Terça-feira, 18 de Outubro de 2011
por João Gomes de Almeida

 

Gosto de andar de comboio e sou obrigado a andar de comboio, o que faz de mim um excelente e incondicional cliente da “CP – Comboios de Portugal”. Tenhamos em conta, no entanto, que apenas o faço nos chamados “comboios longos”, ou seja, Alfas e Intercidades - logo, este texto apenas diz respeito aos mesmos. Quem desejar queixar-se de esfaqueamentos de polícias na margem sul, ou dos tipos com rádios altos e aspecto duvidoso na linha de Sintra, pode sempre mandar-me um mail que eu comprometo-me a escrever sobre o assunto mais tarde.

 

Vamos então ao que interessa.
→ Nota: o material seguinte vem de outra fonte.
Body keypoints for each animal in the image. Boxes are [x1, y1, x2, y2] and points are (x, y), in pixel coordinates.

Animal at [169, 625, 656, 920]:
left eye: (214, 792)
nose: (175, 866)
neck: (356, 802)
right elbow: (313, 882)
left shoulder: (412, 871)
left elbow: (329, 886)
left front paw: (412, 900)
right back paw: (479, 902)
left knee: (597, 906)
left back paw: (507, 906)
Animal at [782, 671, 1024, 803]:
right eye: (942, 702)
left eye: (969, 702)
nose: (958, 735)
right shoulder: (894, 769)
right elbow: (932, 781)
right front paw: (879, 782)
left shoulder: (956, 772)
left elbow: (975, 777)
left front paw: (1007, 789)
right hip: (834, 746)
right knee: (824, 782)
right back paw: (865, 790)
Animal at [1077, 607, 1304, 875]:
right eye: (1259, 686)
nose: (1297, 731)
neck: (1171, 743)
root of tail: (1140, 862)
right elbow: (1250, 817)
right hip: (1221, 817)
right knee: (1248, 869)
Faço várias vezes por mês o trajecto “Lisboa – Espinho” e vice-versa, o que no Alfa Pendular custa 27,55 euros por viagem e no Intercidades é qualquer coisa mais barato. O que me parece dar argumentos suficientes para querer rectificar algumas coisas.

 

Sei que a CP é uma empresa com dificuldades (embora esteja a renovar a frota automóvel dos seus altos dirigentes), no entanto, gostava de fazer algumas sugestões, para não me sentir roubado sempre que viajo de comboio:

 

- Aumento do número de efectivos nas principais bilheteiras, pelo menos nas horas de ponta. É inadmissível que se chegue a esperar mais de 30 minutos para poder comprar um bilhete na Gare do Oriente, por exemplo.

 

- Limitação do tamanho das malas de viagem, tal como acontece nos aviões. Para evitar as pessoas que, principalmente ao fim-de-semana, entopem os passagens entre as carruagens e dentro das próprias carruagens com malas que pesam 40 kg.

 

- Fim dos descontos para militares. Falamos de uma classe profissional bem paga, pelo que não vejo qualquer lógica para esta regalia. Já agora, quem é que nunca viajou à sexta-feira e apanhou o comboio lotado por militares embriagados, a falarem alto e a faltarem ao respeito aos restantes passageiros?

 

- Proibição da venda e consumo de bebidas alcoólicas dentro dos comboios. Para evitar figuras tristes que incomodam os passageiros e que em casos extremos até os colocam em perigo.

 

- Proibição da utilização de telemóveis pela tripulação do comboio. Parece uma proposta parva? Então digam-me, quantos de vocês é que já não viram a senhora do bar vários minutos ao telemóvel, em vez de estar a atender os clientes?

 

- Proibição do consumo de produtos alimentares que não sejam adquiridos dentro do próprio comboio. Quantos de vocês é que já viajaram numa carruagem em que alguém se lembra de sacar de uma marmita que inunda de cheiro a comida todo o comboio?

 

- Multas duras para quem não respeitar o lugar que lhe foi atribuído na compra do bilhete. Quantos de vocês é que já chegaram ao lugar marcado e tiveram que mudar porque estava ocupado por um anormal qualquer que quis ficar perto da sobrinha da prima da mãe, que não via há praticamente duas semanas?